[Opening COLLECTED MATERIAL section]

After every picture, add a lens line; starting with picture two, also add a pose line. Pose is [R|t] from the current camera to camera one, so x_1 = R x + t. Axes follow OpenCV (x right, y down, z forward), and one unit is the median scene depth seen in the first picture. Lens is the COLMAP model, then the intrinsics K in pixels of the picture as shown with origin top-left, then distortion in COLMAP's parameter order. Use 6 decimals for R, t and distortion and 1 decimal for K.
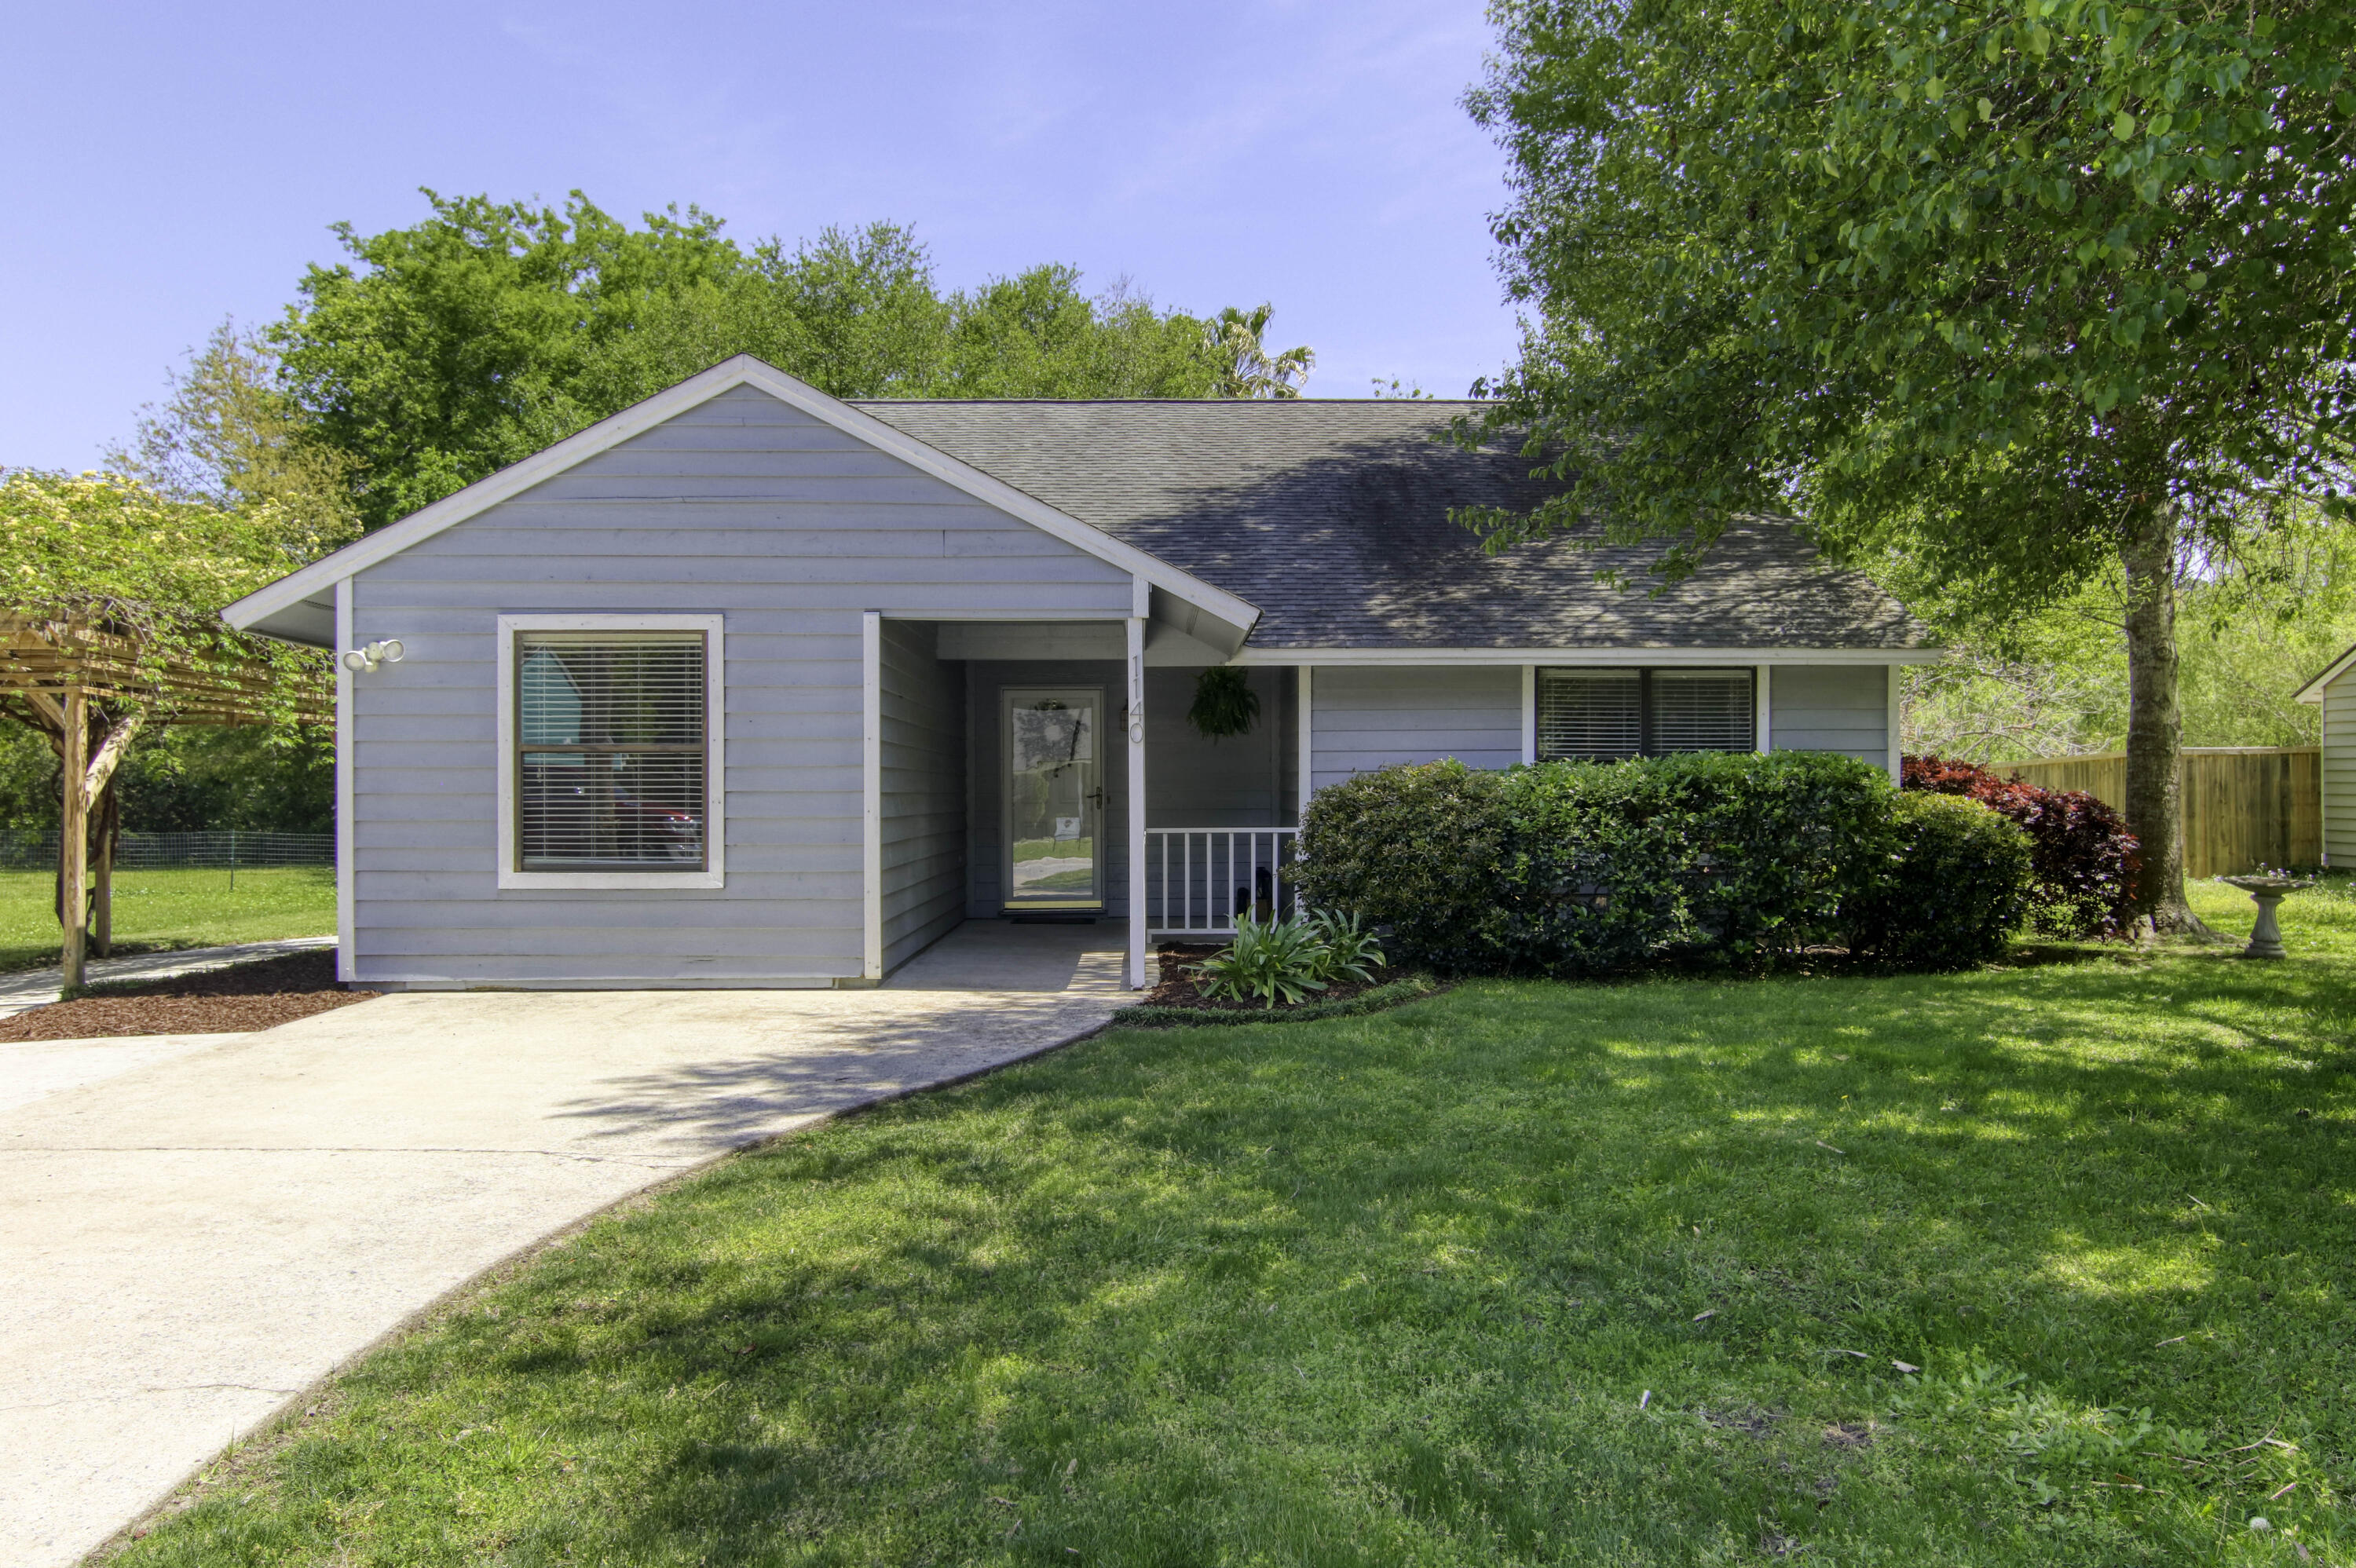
lens RADIAL K [[1751.2, 0, 1197.1], [0, 1751.2, 781.7], [0, 0, 1]] dist [-0.012548, 0.000151]
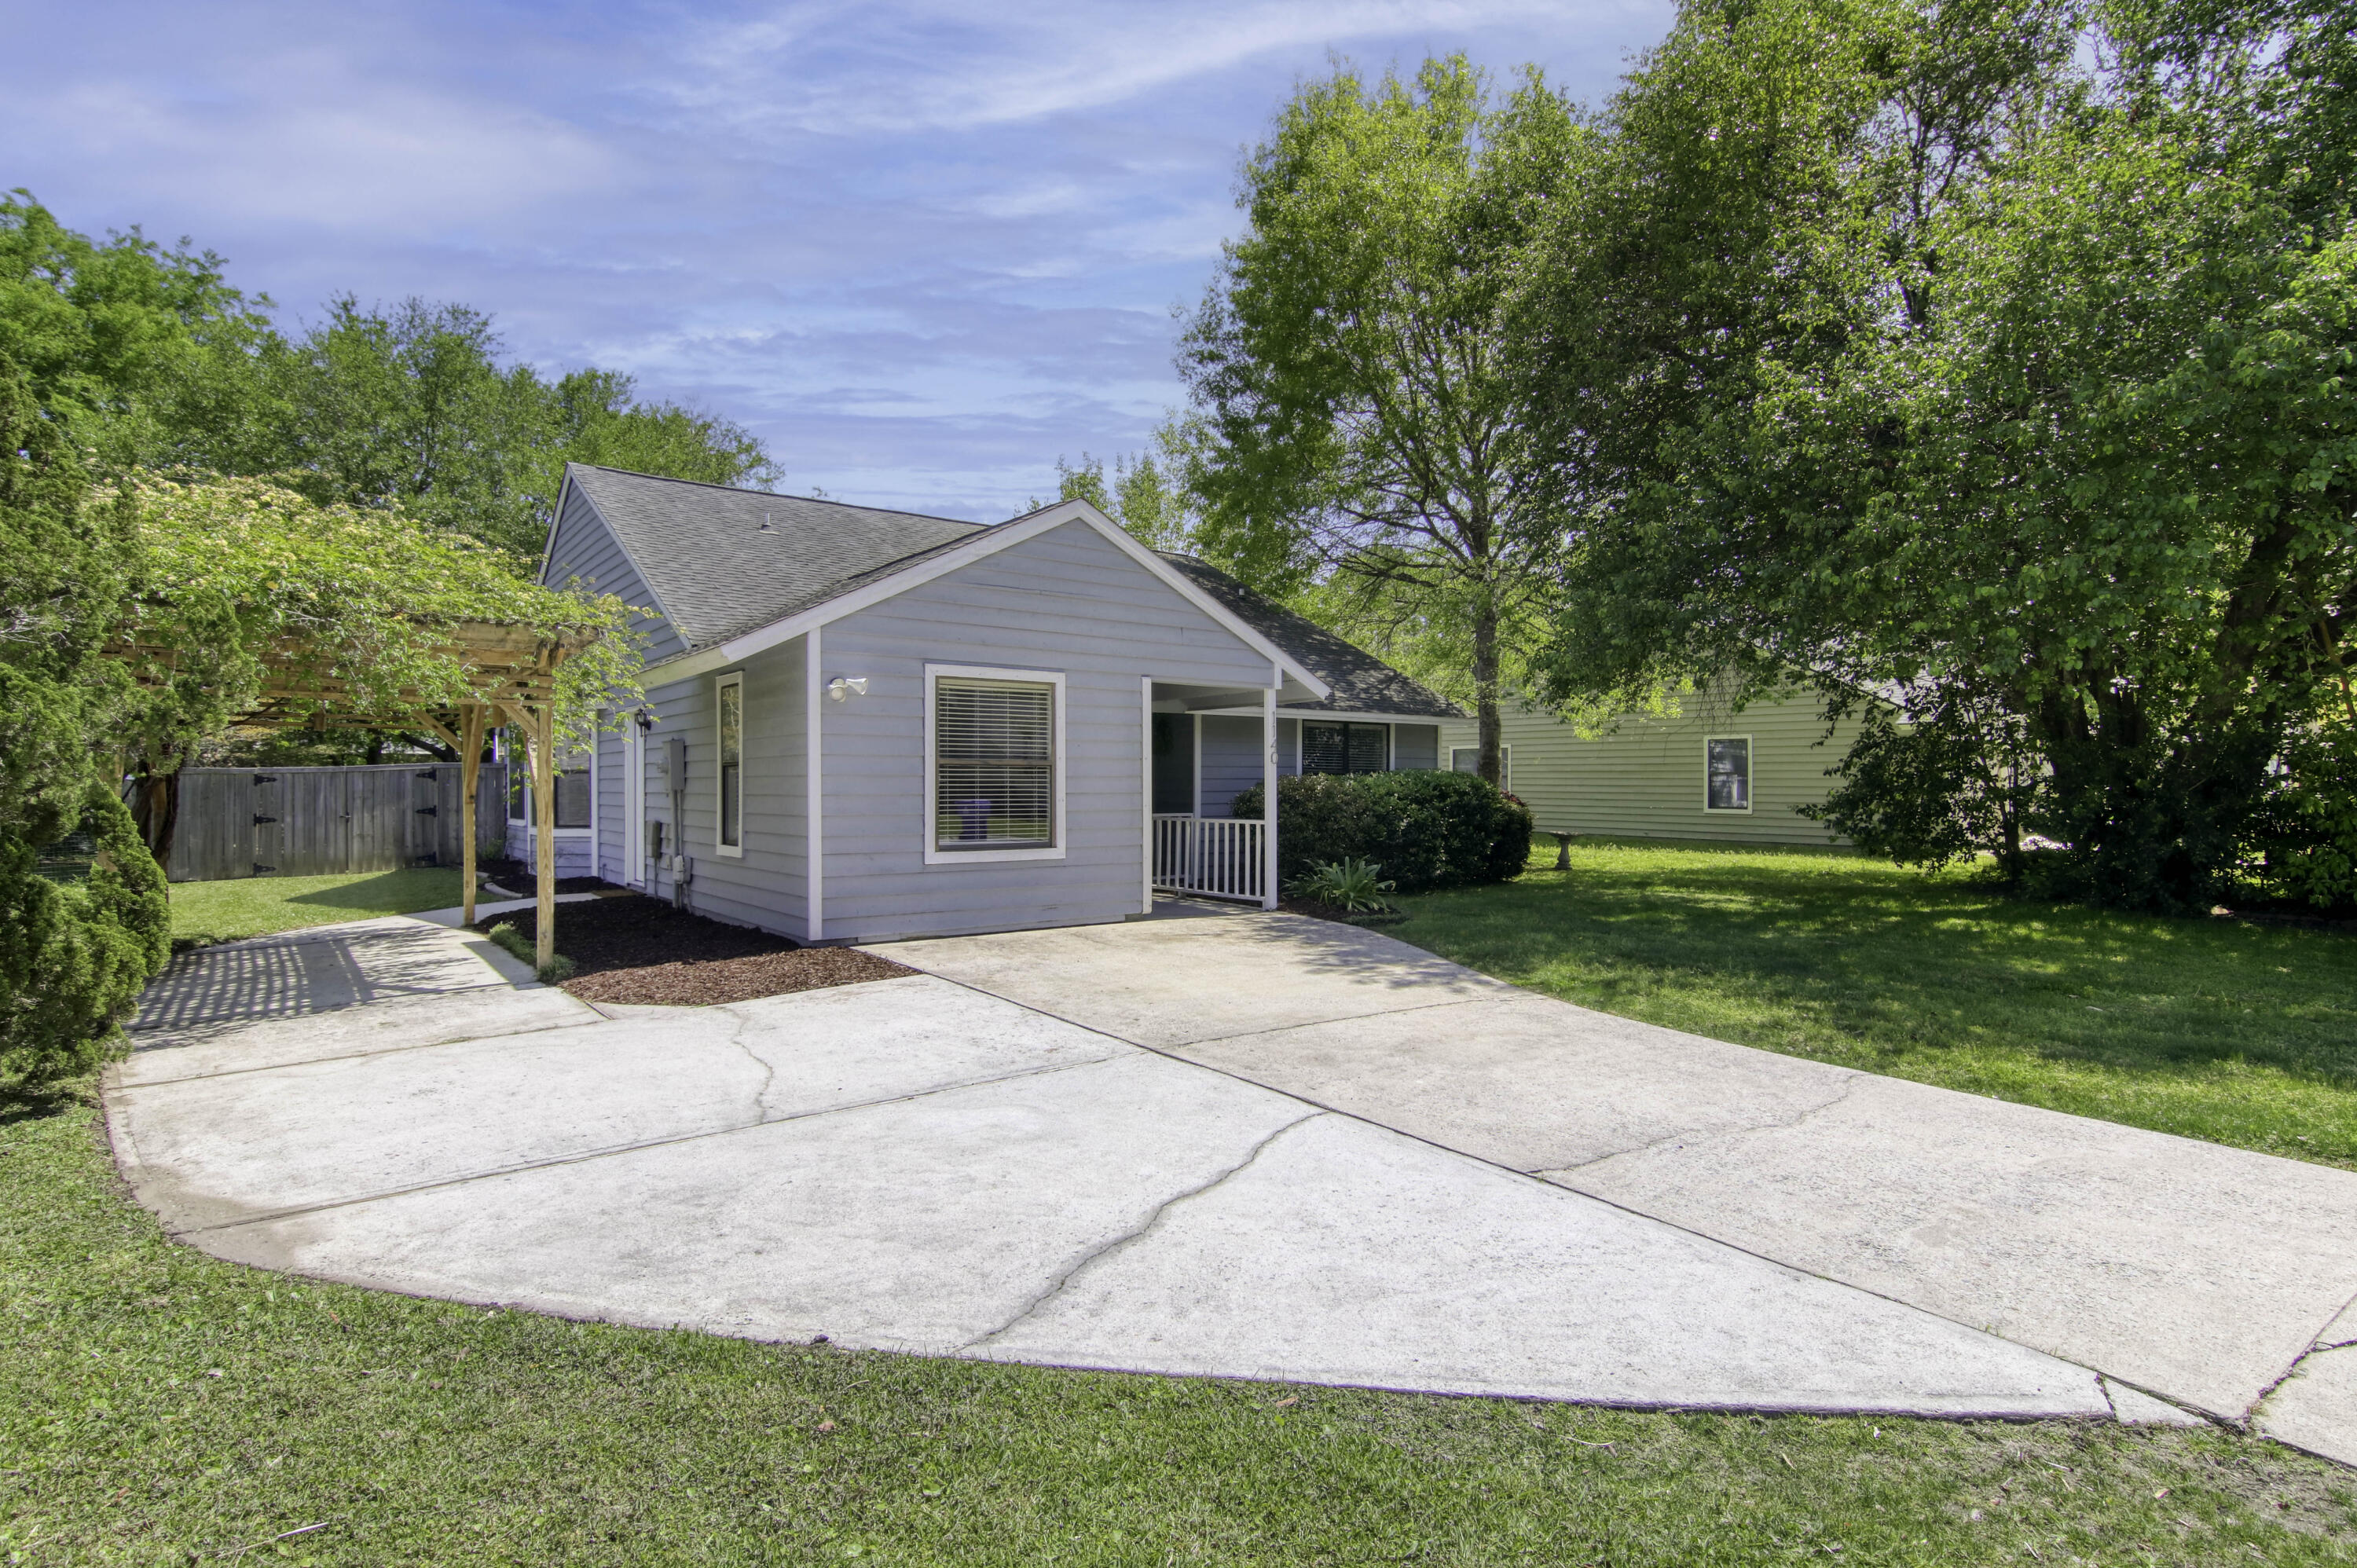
lens RADIAL K [[1214.0, 0, 1200.9], [0, 1214.0, 785.2], [0, 0, 1]] dist [-0.009565, -0.003967]
pose [[0.798474, 0.001980, 0.602027, -0.639281], [-0.007863, 0.999944, 0.007140, -0.007468], [-0.601979, -0.010435, 0.798444, 0.089459]]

[Closing COLLECTED MATERIAL section]

WORK TO COMPLETE: Rewrite the material above, swapping every occurrence of "camera" for "view" and leaving all else unchanged. Omit the pictures from your answer.

SOLUTION TO THE EXERCISE:
After every picture, add a lens line; starting with picture two, also add a pose line. Pose is [R|t] from the current view to view one, so x_1 = R x + t. Axes follow OpenCV (x right, y down, z forward), and one unit is the median scene depth seen in the first picture. Lens is the COLMAP model, then the intrinsics K in pixels of the picture as shown with origin top-left, then distortion in COLMAP's parameter order. Use 6 decimals for R, t and distortion and 1 decimal for K.
lens RADIAL K [[1751.2, 0, 1197.1], [0, 1751.2, 781.7], [0, 0, 1]] dist [-0.012548, 0.000151]
lens RADIAL K [[1214.0, 0, 1200.9], [0, 1214.0, 785.2], [0, 0, 1]] dist [-0.009565, -0.003967]
pose [[0.798474, 0.001980, 0.602027, -0.639281], [-0.007863, 0.999944, 0.007140, -0.007468], [-0.601979, -0.010435, 0.798444, 0.089459]]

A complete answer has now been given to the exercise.